Description
AI Platform Software Engineer
Location: Tel Aviv
#Hybrid
DriveNets is a leader in high-scale disaggregated networking solutions. Founded in 2015, DriveNets modernizes the way service providers, cloud providers, and hyperscalers build networks. Supporting the largest network in the world, more than half of AT&T's backbone traffic is running on DriveNets' Network Cloud open disaggregated architecture. Raising $587 million in three funding rounds, DriveNets is disrupting the networking market from high-scale architecture to AI platforms, and is bringing onboard the most talented people. We are seeking people that want to make an impact on the world's leading communication networks and are experienced in networking architecture or AI infrastructure solutions.
Job Summary
We are looking for a talented and motivated Software Engineer with hands-on experience building and operating multi-agent AI systems in production to join our DriveNets Automation Platform (DAP) team.
The team develops automation tools, orchestration capabilities, and intelligent platforms that simplify the deployment, management, troubleshooting, and optimization of large-scale network and AI infrastructure environments.
You will work on the design and development of AI-powered systems that bridge networking, automation, observability, and distributed infrastructure — running on Kubernetes at scale.
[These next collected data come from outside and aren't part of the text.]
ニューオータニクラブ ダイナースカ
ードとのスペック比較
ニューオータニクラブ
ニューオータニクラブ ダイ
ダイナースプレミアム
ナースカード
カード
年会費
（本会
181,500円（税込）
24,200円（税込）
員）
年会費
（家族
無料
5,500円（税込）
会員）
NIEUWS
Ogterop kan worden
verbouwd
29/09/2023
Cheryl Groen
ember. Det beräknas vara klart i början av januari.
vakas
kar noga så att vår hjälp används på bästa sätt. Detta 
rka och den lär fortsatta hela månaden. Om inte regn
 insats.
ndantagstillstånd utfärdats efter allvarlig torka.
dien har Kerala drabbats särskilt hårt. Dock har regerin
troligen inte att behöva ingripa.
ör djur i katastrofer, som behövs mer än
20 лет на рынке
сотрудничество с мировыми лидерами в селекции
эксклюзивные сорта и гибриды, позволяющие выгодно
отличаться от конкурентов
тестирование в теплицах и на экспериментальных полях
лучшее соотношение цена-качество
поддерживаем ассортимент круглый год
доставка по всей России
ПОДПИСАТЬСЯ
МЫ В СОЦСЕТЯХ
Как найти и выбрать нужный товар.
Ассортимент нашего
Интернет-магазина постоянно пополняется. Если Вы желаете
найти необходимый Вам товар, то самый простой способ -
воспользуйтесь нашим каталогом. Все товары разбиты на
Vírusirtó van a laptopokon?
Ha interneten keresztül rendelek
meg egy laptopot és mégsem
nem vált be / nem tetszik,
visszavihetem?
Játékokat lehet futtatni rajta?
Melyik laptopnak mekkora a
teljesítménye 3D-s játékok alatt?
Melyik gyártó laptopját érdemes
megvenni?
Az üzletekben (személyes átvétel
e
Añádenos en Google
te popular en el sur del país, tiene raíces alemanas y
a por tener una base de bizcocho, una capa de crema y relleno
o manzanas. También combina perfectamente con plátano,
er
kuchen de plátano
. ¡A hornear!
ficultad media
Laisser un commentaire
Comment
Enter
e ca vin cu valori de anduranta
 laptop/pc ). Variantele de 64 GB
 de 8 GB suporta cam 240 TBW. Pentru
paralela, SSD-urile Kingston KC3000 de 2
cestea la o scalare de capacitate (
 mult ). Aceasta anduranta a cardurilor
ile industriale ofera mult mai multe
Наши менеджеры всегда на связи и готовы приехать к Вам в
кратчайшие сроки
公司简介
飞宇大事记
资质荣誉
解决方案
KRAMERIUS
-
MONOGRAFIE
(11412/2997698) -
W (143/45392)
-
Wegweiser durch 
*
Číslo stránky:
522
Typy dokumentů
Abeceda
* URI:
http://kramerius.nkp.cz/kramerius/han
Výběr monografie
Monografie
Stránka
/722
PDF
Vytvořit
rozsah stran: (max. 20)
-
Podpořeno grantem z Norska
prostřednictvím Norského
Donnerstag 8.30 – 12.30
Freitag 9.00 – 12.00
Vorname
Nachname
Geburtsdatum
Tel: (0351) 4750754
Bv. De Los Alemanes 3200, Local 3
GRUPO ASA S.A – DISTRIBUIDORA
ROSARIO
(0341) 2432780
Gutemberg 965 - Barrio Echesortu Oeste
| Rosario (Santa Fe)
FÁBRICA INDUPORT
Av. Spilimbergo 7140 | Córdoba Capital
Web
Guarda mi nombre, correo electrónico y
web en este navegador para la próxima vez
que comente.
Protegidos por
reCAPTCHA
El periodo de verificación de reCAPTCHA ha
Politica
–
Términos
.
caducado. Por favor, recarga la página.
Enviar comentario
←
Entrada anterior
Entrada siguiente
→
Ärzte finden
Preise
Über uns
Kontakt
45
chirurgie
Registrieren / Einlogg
Our stack includes LangGraph, Langfuse, RAG pipelines, MCP, and agent-to-agent (A2A) communication patterns.
This role combines strong software engineering with practical AI application development, with a sharp focus on production hardening, tracing, evaluation, and safety of agentic systems — not model training or research prototypes.
Requirements
- 5+ years of hands-on software engineering experience building production-grade backend services, APIs, or AI-powered systems.
- Proven production experience with multi-agent AI systems: deployment, tracing, guardrails, hardening, and incident management.
- Hands-on experience with agentic frameworks such as LangGraph, CrewAI, Google ADK, AutoGen, or equivalent.
- Experience building and running evaluation pipelines for agentic solutions - including trajectory tracing, ground truth validation, and harshness/quality scoring.
- Strong Python proficiency: comfortable building scalable backend services using gRPC and REST APIs.
- Solid understanding of distributed systems: fault tolerance, consistency models, service communication, and operational challenges at scale.
- Hands-on Kubernetes experience: deploying and operating containerized services, managing workloads, config, and scaling in production clusters.
- Practical experience with embeddings, vector databases, and semantic retrieval systems in production.
- Practical experience with RAG pipelines, LLM API integration, structured outputs, and tool calling in production environments including building and serving MCP servers at scale.
- Working knowledge of SQL and/or NoSQL databases, schema design, and query optimization.
- Strong debugging skills across application logic, APIs, data, and AI agent behavior.
- Strong communication skills and a bias toward ownership and delivery.
Nice to Have
- Familiarity with Langfuse/Arize Pheonix.
- Familarity with A2A & A2UI protocols.
- Experience with network automation, orchestration, or configuration management (Ansible, Terraform, NETCONF, gNMI, or similar).
DriveNets is on a mission to build a special company comprised of individuals with diverse backgrounds, perspectives, and experiences.
DriveNets is an equal opportunity employer. We do not discriminate based on upon race, religion, national origin, sexual orientation, gender identity, gender expression, age, status as a protected veteran, status as an individual with disability, or other applicable legally protected characteristics.